Europa e G7 hanno già detto di non avere alcuna intenzione di soddisfare le richieste di Mosca. E anche Germania e Francia si preparano a cercare fonti alternative. “Dobbiamo prendere in considerazione tutti gli scenari, dobbiamo prepararci perchè domani potrebbe non esserci più il gas russo”, ha detto il ministro francese Bruno Le Maire, parlando accanto al collega tedesco Robert Habeck.
“Non dobbiamo dare messaggio che ci lasciamo ricattare da Putin”, ha detto Habeck. “I contratti devono essere rispettati”, ha aggiunto. Ad Amsterdam le quotazioni del gas sono balzate ieri a 127 euro al Mwh, per poi ripiegare a 123 euro.

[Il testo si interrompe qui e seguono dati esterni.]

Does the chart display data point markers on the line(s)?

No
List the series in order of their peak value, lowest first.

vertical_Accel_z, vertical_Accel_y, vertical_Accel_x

Mercoledì scorso il portavoce del Cremlino aveva chiarito che la scadenza del 31 marzo non sarebbe stata tassativa per fare scattare le nuove misure perché per l’adozione sarebbe stato necessario del tempo, ma le dichiarazioni di Putin lo hanno di fatto smentito. Intanto Bruxelles fa sapere che “per il momento non sono stati segnalati problemi di sicurezza dell’approvvigionamento” di gas.
Mosca è riuscita a rimediare al crollo del rublo, che all’inizio di marzo era sceso a quota 140 sul dollaro, subito dopo l’introduzione delle sanzioni. Il 31 marzo il rublo è risalito a circa 81 per dollaro, in linea coi valori dello scorso 22 febbraio, due giorni prima dell’invasione, quando era a 80 per dollaro. I ricavi del petrolio e del gas, che coprono circa il 30% delle entrate, hanno contribuito a stabilizzare la moneta, mentre le esportazioni continuano a fluire verso l’Europa e i prezzi volano.
Ma i rigorosi limiti introdotti da Mosca per sostenere il valore del rublo sono stati cruciali per scongiurare una crisi monetaria più profonda. Elina Ribakova, economista dell’Iif rivela al Financial Times che l’attivo di parte corrente della Russia potrebbe probabilmente raggiungere i 200-250 miliardi di dollari nel 2022 dai circa 120 miliardi di dollari del 2021, grazie alle entrate dell’export.
Grazie a queste entrate, stima la Ribakova, la Russia potrebbe ricostruire le riserve della sua banca centrale, congelate dalle sanzioni, nel giro di poco più di un anno. La banca centrale russa ha speso circa 1,2 miliardi di dollari, una cifra relativamente modesta, per sostenere il rublo nei due giorni lavorativi successivi all’invasione, e da allora non è più intervenuta sui mercati valutari, secondo quanto rivela il Ft.
Gli analisti ritengono inoltre che il piano di Putin di costringere gli acquirenti di gas europei a pagare in rubli potrebbe fornire un ulteriore impulso alla valuta. Tuttavia la Ribakova stima che il Pil della Russia si ridurrà del 15% quest’anno, cancellando un decennio e mezzo di crescita, per effetto delle sanzioni sulle vendite del petrolio e per il crollo della domanda interna.